Exercise description:
Pick out every line in the items below that contains the string "alphaTex", and copy those lines. Only matches with the same uppercase and lowercase letters count.

------ Records for processing ------

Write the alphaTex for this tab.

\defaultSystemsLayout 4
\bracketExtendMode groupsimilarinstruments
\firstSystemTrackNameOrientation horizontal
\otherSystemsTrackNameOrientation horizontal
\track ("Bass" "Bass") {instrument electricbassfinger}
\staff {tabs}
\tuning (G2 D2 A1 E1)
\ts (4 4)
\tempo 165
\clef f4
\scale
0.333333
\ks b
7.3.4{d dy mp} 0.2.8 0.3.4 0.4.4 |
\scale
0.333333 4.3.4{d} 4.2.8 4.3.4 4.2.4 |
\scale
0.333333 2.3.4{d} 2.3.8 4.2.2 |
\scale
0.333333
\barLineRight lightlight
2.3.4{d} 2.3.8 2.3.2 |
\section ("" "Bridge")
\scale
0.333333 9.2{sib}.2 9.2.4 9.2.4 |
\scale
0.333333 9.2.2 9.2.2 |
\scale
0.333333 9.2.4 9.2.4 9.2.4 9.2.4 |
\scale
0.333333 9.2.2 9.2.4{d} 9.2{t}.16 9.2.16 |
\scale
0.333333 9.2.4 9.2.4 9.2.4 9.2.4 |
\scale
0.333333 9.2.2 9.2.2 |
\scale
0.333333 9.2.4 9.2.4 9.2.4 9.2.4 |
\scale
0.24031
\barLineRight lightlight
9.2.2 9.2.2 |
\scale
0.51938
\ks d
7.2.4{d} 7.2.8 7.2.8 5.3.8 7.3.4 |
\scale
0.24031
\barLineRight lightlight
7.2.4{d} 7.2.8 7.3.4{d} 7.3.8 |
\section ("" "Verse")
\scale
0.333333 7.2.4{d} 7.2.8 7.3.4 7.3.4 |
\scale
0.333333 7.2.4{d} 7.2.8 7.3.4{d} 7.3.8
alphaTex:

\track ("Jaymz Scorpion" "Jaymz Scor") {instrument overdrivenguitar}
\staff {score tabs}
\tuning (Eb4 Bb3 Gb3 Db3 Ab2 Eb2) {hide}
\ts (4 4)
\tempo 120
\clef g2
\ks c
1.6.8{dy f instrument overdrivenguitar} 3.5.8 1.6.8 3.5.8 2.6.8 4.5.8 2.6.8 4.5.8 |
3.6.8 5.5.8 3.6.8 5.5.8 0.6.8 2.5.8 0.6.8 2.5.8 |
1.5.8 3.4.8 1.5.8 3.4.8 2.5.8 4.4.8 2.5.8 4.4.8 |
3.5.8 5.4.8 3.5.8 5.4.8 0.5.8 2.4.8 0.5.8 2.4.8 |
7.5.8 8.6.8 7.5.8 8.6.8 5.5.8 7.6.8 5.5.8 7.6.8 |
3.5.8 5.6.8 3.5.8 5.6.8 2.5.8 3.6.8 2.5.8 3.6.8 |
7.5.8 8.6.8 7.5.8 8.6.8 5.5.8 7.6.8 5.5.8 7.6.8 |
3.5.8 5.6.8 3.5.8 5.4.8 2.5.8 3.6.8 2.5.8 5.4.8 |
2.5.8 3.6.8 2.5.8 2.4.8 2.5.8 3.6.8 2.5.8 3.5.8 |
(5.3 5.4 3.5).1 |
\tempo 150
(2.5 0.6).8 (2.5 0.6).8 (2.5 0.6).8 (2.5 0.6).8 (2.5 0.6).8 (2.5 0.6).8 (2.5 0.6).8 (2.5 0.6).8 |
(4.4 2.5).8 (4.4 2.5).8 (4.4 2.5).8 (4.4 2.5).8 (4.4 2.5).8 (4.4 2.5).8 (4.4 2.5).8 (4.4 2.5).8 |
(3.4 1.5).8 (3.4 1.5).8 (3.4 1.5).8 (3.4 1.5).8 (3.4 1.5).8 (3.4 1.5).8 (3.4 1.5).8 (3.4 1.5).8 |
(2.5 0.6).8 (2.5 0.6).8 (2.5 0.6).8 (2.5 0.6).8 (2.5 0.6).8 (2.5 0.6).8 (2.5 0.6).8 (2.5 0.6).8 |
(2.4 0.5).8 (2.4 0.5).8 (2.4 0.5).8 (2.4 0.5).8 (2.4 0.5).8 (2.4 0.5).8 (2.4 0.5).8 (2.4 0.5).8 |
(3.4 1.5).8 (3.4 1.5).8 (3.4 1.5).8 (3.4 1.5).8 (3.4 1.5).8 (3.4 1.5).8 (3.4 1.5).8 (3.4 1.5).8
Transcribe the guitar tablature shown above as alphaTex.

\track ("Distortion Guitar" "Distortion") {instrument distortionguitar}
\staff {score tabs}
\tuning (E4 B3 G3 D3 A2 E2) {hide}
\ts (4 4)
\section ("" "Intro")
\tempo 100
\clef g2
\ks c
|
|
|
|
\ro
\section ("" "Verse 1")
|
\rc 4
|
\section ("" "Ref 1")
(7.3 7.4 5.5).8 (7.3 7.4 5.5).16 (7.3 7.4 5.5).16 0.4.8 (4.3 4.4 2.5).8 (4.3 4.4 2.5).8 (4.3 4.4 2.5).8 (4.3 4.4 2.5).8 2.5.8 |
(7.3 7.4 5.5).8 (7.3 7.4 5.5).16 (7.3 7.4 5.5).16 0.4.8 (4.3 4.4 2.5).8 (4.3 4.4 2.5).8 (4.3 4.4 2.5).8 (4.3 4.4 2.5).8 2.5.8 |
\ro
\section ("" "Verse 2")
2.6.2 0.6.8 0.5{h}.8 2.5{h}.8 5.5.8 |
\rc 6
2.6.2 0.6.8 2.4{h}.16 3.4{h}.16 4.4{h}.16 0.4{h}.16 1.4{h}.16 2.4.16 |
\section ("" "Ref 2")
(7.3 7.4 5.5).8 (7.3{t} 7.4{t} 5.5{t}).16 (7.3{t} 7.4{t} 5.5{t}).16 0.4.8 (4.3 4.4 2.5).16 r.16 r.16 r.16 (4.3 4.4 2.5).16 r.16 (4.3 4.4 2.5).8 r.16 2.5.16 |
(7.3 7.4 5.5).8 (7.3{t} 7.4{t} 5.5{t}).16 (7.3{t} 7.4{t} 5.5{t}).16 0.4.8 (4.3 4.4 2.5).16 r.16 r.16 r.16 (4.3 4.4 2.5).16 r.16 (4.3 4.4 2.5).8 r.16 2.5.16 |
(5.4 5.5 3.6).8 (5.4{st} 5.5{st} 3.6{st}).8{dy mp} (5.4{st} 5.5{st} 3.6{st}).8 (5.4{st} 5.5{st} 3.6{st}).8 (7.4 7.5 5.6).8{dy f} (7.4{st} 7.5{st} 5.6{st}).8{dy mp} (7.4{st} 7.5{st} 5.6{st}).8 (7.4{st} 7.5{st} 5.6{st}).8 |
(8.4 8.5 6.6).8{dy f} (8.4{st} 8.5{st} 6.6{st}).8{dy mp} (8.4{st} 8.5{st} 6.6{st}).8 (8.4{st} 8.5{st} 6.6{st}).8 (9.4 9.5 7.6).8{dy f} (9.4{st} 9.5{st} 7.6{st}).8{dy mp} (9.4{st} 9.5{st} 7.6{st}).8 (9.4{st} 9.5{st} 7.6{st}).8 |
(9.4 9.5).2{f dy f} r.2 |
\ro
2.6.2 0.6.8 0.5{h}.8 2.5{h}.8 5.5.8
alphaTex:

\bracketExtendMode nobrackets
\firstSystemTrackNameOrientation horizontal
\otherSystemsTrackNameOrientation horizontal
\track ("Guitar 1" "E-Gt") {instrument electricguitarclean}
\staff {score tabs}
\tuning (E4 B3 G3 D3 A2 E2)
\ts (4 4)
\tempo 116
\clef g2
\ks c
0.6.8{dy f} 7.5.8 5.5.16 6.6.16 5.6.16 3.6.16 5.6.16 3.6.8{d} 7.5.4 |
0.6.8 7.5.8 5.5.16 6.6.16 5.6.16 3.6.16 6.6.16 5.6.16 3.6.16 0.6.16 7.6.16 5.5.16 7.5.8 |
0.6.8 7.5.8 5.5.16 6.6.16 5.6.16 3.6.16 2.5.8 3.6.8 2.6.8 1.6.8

------

Task answer:
Write the alphaTex for this tab.
alphaTex:
Transcribe the guitar tablature shown above as alphaTex.
alphaTex:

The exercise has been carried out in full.